=== Texto fuente ===
Pero, ¿qué antipática novedad introduce la modernidad líquida en estas dinámicas? Basta revisar la situación de los deportados a El Salvador en el marco de la salvaje política anti-inmigración del gobierno estadounidense para hacerse una idea al respecto. He allí no sólo un infeliz espectáculo, una distopía proclive a la no rendición de cuentas por parte de funcionarios que abusan de su carisma y poder incurriendo en la violación flagrante de derechos humanos y convenciones internacionales, todo esto ante la impotencia de los jueces. En medio de ese vértigo anti-democrático también sorprende la diligencia de quienes justifican tales medidas, sin considerar que la deportación irregular y el “modelo de seguridad Bukele” pasa por un encarcelamiento masivo que no garantiza acceso a la justicia ni al debido proceso. Sin considerar tampoco, como escribía en El País Rodrigo Pérez de Arce, que “cuando las democracias adoptan los métodos de lo que combaten, pierden su legitimidad y razón de ser”.
=== Datos para analizar ===
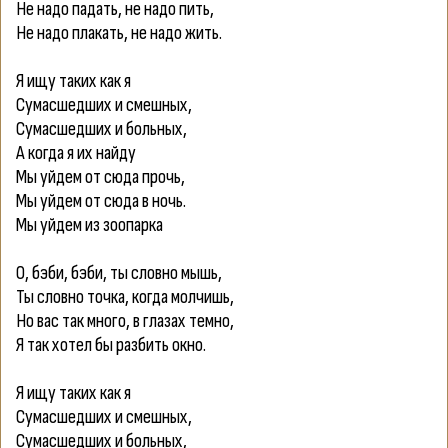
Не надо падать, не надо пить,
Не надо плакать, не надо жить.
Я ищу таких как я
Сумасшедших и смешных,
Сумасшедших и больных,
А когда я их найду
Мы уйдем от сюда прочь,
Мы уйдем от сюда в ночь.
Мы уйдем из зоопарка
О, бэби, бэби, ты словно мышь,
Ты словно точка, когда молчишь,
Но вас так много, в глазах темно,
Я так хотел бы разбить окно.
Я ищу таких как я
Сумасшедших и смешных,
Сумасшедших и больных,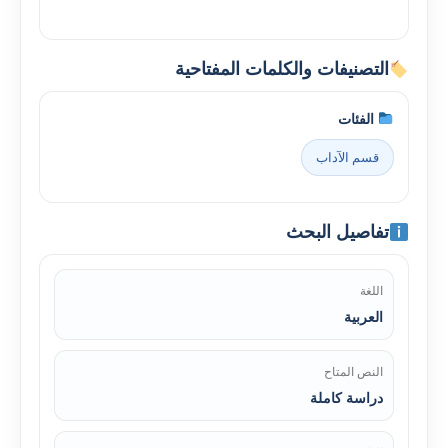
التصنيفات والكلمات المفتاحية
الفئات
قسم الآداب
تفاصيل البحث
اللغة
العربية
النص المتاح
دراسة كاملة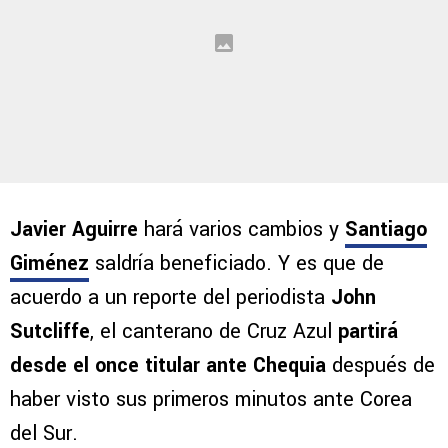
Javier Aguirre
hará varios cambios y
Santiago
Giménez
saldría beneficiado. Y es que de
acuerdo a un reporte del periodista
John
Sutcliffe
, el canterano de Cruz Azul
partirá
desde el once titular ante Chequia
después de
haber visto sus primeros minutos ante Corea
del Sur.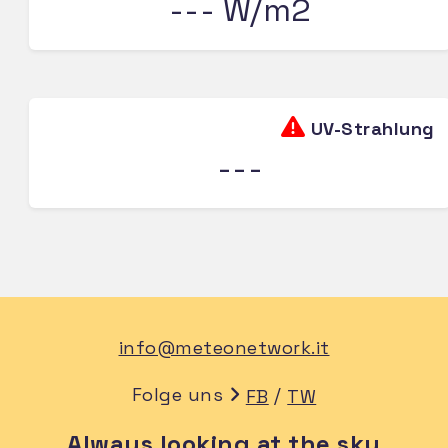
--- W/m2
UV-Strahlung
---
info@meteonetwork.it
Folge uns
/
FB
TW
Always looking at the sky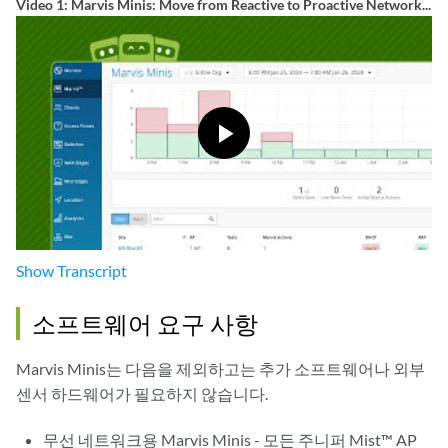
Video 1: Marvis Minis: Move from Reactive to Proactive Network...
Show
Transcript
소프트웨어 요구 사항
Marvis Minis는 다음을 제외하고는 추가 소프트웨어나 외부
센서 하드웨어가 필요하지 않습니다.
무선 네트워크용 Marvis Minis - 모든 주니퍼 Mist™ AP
===
Acción requerida A:
Indica si cada afirmación coincide con el texto sobre las deportaciones a El Salvador. Responde sí o no y cita entre comillas las palabras del texto que lo deciden. (i) Los jueces logran frenar los abusos de los funcionarios. (ii) El «modelo de seguridad Bukele» pasa por un encarcelamiento masivo. (iii) Rodrigo Pérez de Arce escribió la frase citada en El País.
Acción requerida B:
Escribe la continuación del texto sobre las deportaciones a El Salvador a partir de su última oración.
El material es independiente del texto fuente.

Respuesta esperada A:
(i) No: «todo esto ante la impotencia de los jueces».
(ii) Sí: «el “modelo de seguridad Bukele” pasa por un encarcelamiento masivo que no garantiza acceso a la justicia ni al debido proceso».
(iii) Sí: «como escribía en El País Rodrigo Pérez de Arce».

Respuesta esperada B:
Sí: en esta inopinada, mal disimulada ojeriza contra el gobierno de las leyes, una que navega a expensas de la narrativa de “guerra no convencional” y emergencia nacional que desempolva Trump gracias a la Ley de Enemigos Extranjeros de 1798, se asoman peligrosas señales. Entre ellas, el retroceso a estadios previos a la consolidación del Estado Democrático y Social de Derecho; la negación de un largo, doloroso, espinoso aprendizaje. “Quien salva a su país no quebranta ninguna ley”, ha soltado Trump. Afirmación que, junto con el “chiste” sobre la posibilidad de un tercer mandato, parece excusar a priori cualquier desmán, cualquier quebrantamiento de límites en atención a la supuesta situación de excepcionalidad. Decisionismo al mejor estilo de Schmitt, en fin: hacer de la autoridad soberana del comisario-legislador con poderes extraordinarios, pero temporales, la fuente absoluta de toda decisión moral y legal en la vida política; suerte de terapia de shock para recomponer, en teoría, a una polis amenazada por la disgregación. Los espeluznantes corolarios de la República de Weimar, sin duda, advierten sobre los riesgos de abrazar estos caminos.
Lo otro es la fascinación de electores-partidarios desencantados de la política y hoy ganados por los giros cesaristas; personas dispuestas a sacrificar la lógica que sustenta los procedimientos del Estado de Derecho y de la democracia formal, para resolver problemas de seguridad y orden que juzgan más urgentes. Cortar el paso a ese autoritarismo que instrumentaliza a las instituciones liberales no parece preocupar a algunas mayorías que, rebasadas por su malestar, deciden favorecer las soluciones extremas… ¿qué le espera a una democracia cuyo demos, ignorando sus propios límites, opta por prescindir de pactos sociales e instituciones surgidos precisamente para protegerlo y garantizar la dignidad humana frente al avance del Estado total?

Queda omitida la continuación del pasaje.